Excerpted text »
Southern memoirs often follow a conventional pattern: a writer grows up in the South, experiences a crisis of identity with the cultural values, and eventually overcomes this tension by migrating North, through education, or both. A pattern typified in Katherine Du Pre Lumpkin’s The Making of a Southerner and Lillian Smith’s Killers of the Dream, southern memoirs often depict a writer who flees to find herself, only later to emerge as a more objective critic of the South. Such memoirs by southern whites often come to terms with a moment of crisis centered on race. While these moments of racial awareness may center on pivotal childhood experiences—Lumpkin witnessing her father abusing a black servant and Smith being told that white and colored children cannot play together—they are recounted by an adult who has fled the South and metaphorically returned through the writing of the memoir. In the second paragraph of Killers of the Dream, Smith explains:

This haunted childhood belongs to every southerner of my age. We ran away from it but we came back like a hurt animal to its wound, or a murderer to the scene of his sin. The human heart dares not stay away too long from that which hurt it most. There is a return journey to anguish that few of us are released from making.

Written exercise A » In the records, rename "family" as "group" everywhere from the line containing "order: Hemiptera" down to the end of the records, and return only those lines with nothing else changed. Please leave the pictures out of your answer.

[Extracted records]
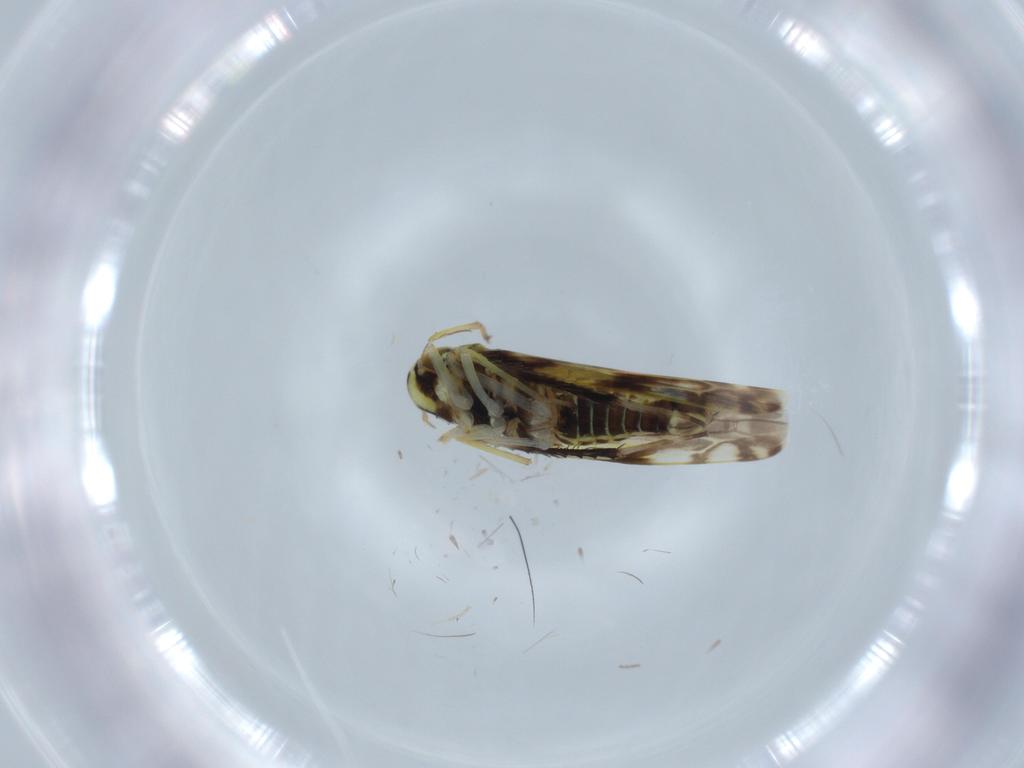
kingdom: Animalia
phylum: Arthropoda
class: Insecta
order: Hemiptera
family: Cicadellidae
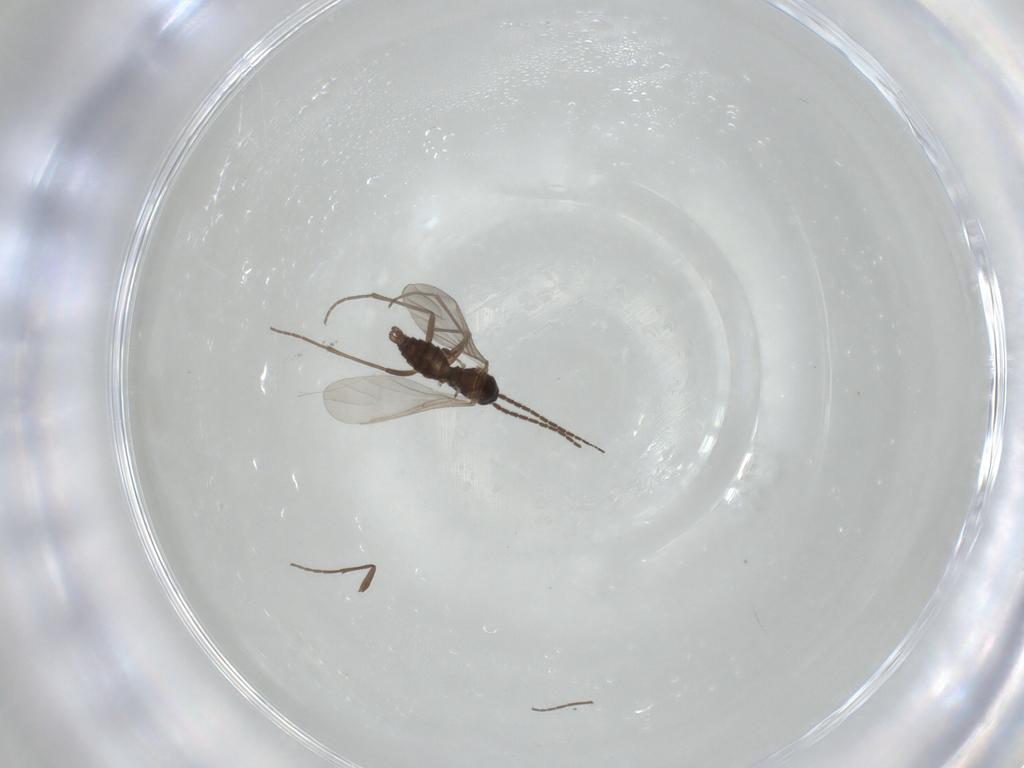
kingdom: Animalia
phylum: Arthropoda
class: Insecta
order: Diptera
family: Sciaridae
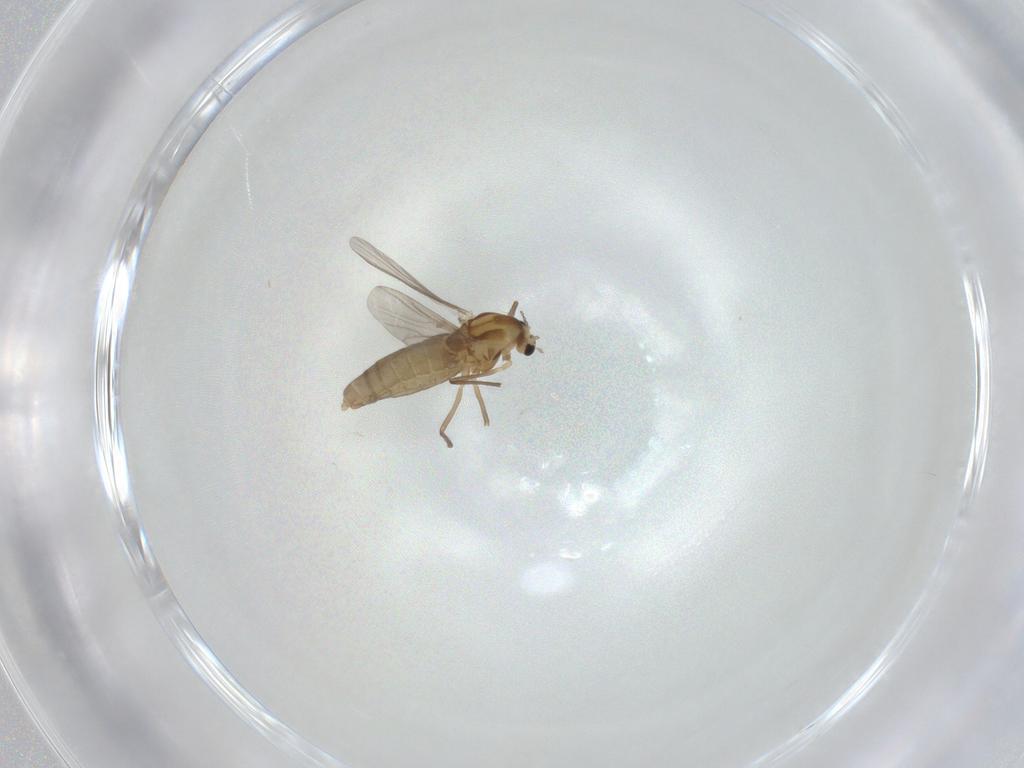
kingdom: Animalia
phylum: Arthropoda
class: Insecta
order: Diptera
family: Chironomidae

Written exercise B » Write out everything in the passage on southern memoirs from "This haunted childhood" down to "released from making.".

Written response A »
order: Hemiptera
group: Cicadellidae
kingdom: Animalia
phylum: Arthropoda
class: Insecta
order: Diptera
group: Sciaridae
kingdom: Animalia
phylum: Arthropoda
class: Insecta
order: Diptera
group: Chironomidae

Written response B »
This haunted childhood belongs to every southerner of my age. We ran away from it but we came back like a hurt animal to its wound, or a murderer to the scene of his sin. The human heart dares not stay away too long from that which hurt it most. There is a return journey to anguish that few of us are released from making.